Perceptual evaluation of acoustic level of detail (ALOD) in virtual acoustic environments shows that strong ALOD reduction is feasible while maintaining plausibility, speech intelligibility, and externalization; early reflections' accuracy is less relevant if late reverberation is represented.
Unsupervised dimensionality reduction methods, PCA and autoencoders, define sonic behavior spaces for quality diversity algorithms; automatic approaches achieve greater diversity than handcrafted spaces, with PCA proving most effective.
ImageBind-LoRA, leveraging ImageBind with LoRA, demonstrates cross-lingual generalization in face-voice association; fine-tuned on Arabic audio, it achieves an EER of 24.73% on unseen languages.
Four approaches for dysarthria severity classification were compared using the SAND dataset; a feature-engineered XGBoost ensemble achieved the highest macro-F1 score, while deep learning models offered competitive performance.
Pianist Transformer, a model for expressive piano performance rendering, uses a unified MIDI data representation and asymmetric architecture; self-supervised pre-training with 10B tokens achieves state-of-the-art performance.
A generative feedback framework for singing voice synthesis evaluation provides multi-dimensional language and audio critiques using an audio-language model; experiments validate effectiveness for guiding generative model improvement.
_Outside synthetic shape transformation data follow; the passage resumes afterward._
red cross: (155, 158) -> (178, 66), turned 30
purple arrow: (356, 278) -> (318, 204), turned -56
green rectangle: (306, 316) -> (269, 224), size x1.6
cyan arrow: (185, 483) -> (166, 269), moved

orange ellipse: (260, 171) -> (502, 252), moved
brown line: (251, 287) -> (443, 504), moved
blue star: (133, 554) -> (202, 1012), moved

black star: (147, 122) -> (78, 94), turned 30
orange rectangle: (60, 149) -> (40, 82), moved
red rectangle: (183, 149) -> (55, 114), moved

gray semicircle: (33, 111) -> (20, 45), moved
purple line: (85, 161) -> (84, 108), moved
VibOmni, a multi-modal speech enhancement system for earables, uses bone-conducted vibrations captured by IMUs; a novel data augmentation technique generates synthetic vibration data from limited recordings.
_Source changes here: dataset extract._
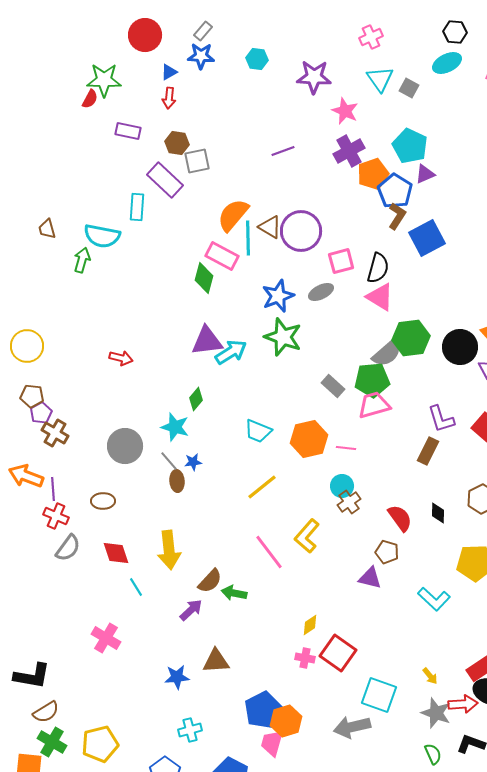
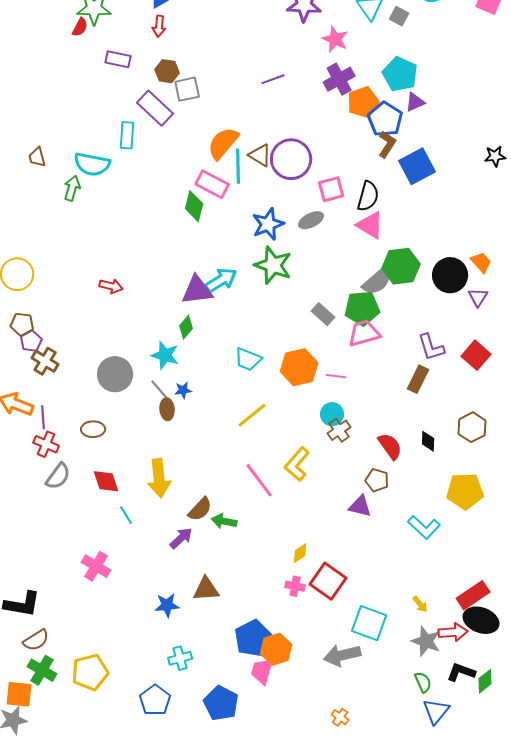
purple triangle: (207, 341) -> (197, 290), moved

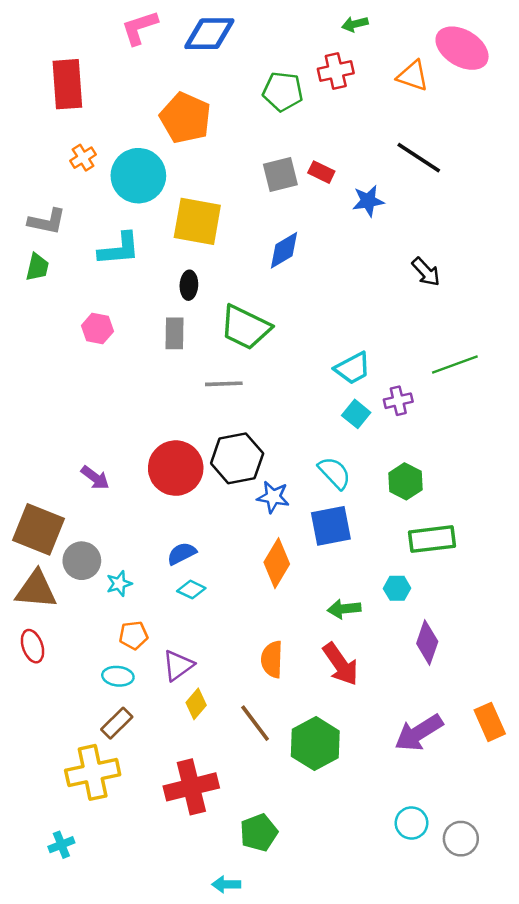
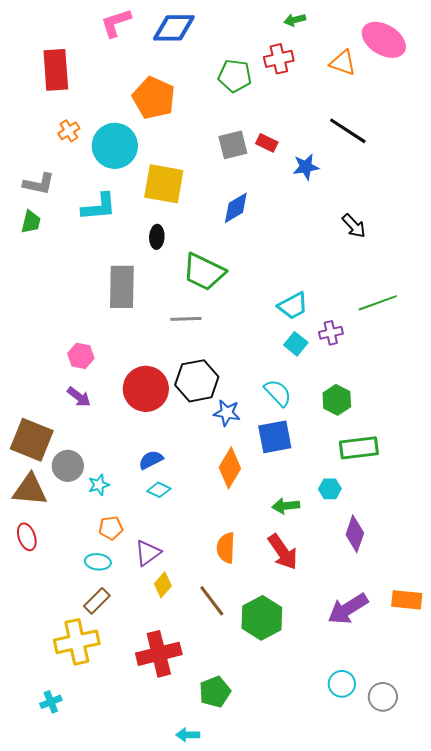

An interactive continual learning framework for singing voice separation allows users to fine-tune a U-Net model by marking false positives; experiments show performance improvements over the base model in various settings.
Story2MIDI, a Transformer model, generates emotion-aligned music from text using a dataset of text-music pairs evoking similar emotions; evaluations confirm model's ability to capture intended emotional cues.
Token-level adaptation of ASR systems improves dysfluency transcription on LibriStutter and KSoF datasets; language-adaptive pretraining and tokenizer analysis address English-centric bias in multilingual systems.
The Parallel Delayed Memory Unit (PDMU), a delay-gated state-space module, enhances temporal modeling in bio-signals by compressing temporal information using Legendre Memory Units (LMU); demonstrates improved memory capacity and model performance.